Exercise aim:
Reproduce every entry below exactly, minus the pictures.

--- Supplied records Enclosed Below ---

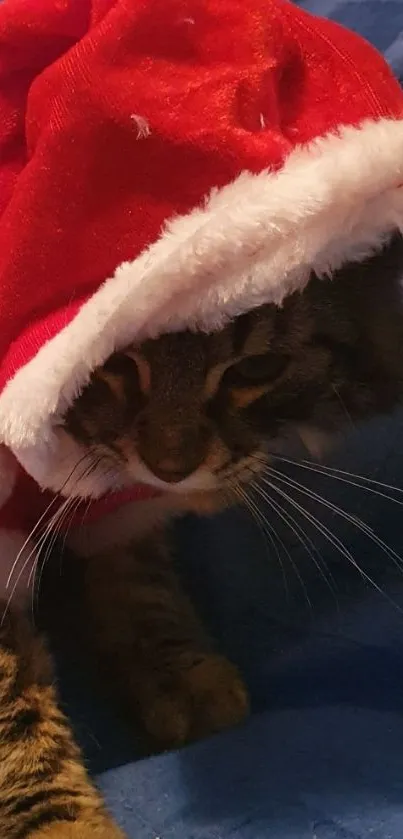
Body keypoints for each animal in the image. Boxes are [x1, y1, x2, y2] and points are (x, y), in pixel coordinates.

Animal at [2, 235, 403, 839]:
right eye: (113, 363)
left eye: (257, 367)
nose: (171, 469)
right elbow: (16, 717)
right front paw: (65, 828)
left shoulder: (123, 508)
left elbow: (137, 574)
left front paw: (173, 669)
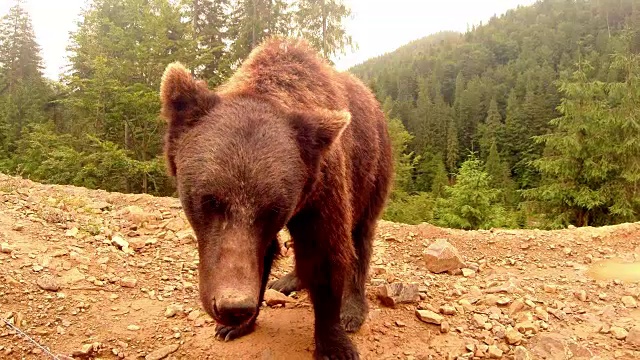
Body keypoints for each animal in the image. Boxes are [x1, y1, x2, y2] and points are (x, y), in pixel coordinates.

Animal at [159, 37, 390, 360]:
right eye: (210, 200)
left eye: (273, 209)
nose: (232, 307)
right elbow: (263, 252)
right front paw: (235, 326)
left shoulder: (323, 186)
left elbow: (327, 252)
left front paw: (335, 344)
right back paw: (289, 280)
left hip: (372, 167)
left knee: (361, 234)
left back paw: (352, 306)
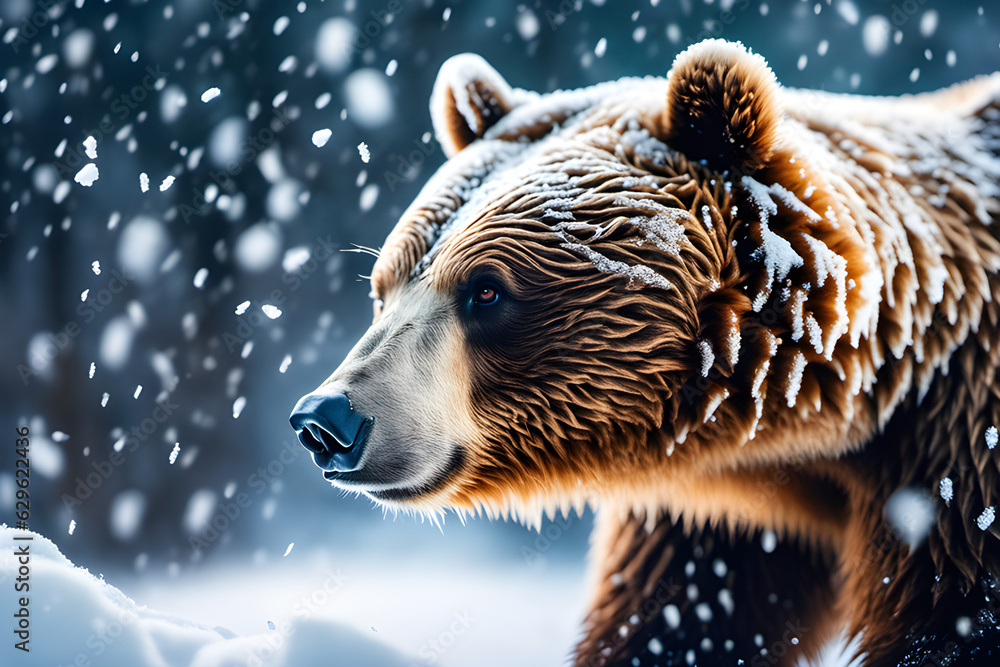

--- End of Enclosed Supplied records ---

Reply:
Body keypoints for each animal in the image. Boxes are [x1, y1, x2, y2] and points are (x, y), in pixel coordinates.

Animal at [2, 235, 403, 839]:
right eye: (113, 363)
left eye: (257, 367)
nose: (171, 469)
right elbow: (16, 717)
right front paw: (65, 828)
left shoulder: (123, 508)
left elbow: (137, 574)
left front paw: (173, 669)
Body keypoints for each animal in the image. Boxes are [x1, y1, x2, y2] and points are (x, y), in pixel coordinates.

Animal at [159, 37, 390, 360]:
right eye: (210, 200)
left eye: (273, 209)
nose: (232, 307)
right elbow: (263, 252)
right front paw: (235, 326)
left shoulder: (323, 186)
left elbow: (327, 252)
left front paw: (335, 344)
right back paw: (289, 280)
left hip: (372, 167)
left knee: (361, 234)
left back paw: (352, 306)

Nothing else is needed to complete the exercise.